By Victor Cheruiyot, Moses Nyayah and Moses Gitonga – Meru Field Team

Wild animals have special ways of survival.  They behave in a manner that surprises us.   Intriguingly, when animals are injured or sick, they tend to find ways to seek help - they get closer to the camps, in open areas and in most cases, sleep along the roads.

At Meru National Park, we have experienced such animal behavior after treating quite a number of them. Of all wild animals that have passed through our hands for treatment, most of them were sighted along the busy roads. Elephants, lions, zebras, giraffes, buffaloes, rhinos, etc when injured or sick have a tendency to get closer to human dwelling places or where people frequent.

Recently, as the Park’s rangers were doing their normal animal monitoring in the Rhino Sanctuary, they came across a male adult white rhino sleeping by the road side. On closer observation, they saw a festering would on the upper front leg.

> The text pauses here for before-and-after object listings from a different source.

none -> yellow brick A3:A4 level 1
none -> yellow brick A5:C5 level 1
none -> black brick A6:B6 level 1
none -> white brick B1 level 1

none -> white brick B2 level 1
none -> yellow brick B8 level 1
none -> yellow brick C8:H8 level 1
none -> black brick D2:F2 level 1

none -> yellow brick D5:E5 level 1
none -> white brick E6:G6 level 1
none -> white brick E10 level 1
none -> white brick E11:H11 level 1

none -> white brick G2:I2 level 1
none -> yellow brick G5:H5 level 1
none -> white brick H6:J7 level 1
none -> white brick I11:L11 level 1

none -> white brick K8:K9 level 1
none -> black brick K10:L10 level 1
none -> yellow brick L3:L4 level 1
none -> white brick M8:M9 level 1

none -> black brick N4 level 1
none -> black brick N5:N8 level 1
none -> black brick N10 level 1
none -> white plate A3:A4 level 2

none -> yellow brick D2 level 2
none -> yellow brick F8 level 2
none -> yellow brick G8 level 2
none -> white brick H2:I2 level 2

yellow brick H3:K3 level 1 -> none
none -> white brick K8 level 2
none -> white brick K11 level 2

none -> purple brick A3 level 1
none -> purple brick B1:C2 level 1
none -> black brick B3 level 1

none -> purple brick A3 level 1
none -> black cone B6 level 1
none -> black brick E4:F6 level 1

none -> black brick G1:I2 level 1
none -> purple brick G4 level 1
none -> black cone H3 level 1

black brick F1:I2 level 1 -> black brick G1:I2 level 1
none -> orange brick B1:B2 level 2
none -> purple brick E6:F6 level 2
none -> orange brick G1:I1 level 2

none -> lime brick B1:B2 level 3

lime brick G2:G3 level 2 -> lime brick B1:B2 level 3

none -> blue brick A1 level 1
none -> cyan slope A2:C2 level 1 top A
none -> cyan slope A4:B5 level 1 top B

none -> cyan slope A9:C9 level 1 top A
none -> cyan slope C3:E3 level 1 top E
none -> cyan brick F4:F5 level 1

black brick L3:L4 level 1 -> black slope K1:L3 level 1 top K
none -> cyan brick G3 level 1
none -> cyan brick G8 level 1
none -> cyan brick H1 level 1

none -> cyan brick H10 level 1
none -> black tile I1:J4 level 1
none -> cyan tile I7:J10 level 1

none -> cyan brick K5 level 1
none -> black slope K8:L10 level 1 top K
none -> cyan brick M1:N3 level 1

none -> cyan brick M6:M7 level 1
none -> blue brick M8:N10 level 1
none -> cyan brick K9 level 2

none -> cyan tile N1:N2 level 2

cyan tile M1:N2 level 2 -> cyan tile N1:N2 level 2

Unfortunately the resident Meru Park Vet was away and therefore the rhino was monitored until the day after when a vet from another station would be mobilised.  Interestingly, the sick rhino still kept his movements along the road.

When Dr. Dominic Mijele finally arrived, he darted the rhino from a KWS helicopter and treated him. According to Dr. Mijele, the rhino was suffering from a keratoris pilaris wound where an infection on the skin blocks the opening of the hair follicle causing rough, bumpy skin and eventually results in a wound.

The post-treatment monitoring of the rhino has been ongoing; he is on the road to recovery. Rhinos remain one of the most endangered species thus needs close attention and protection.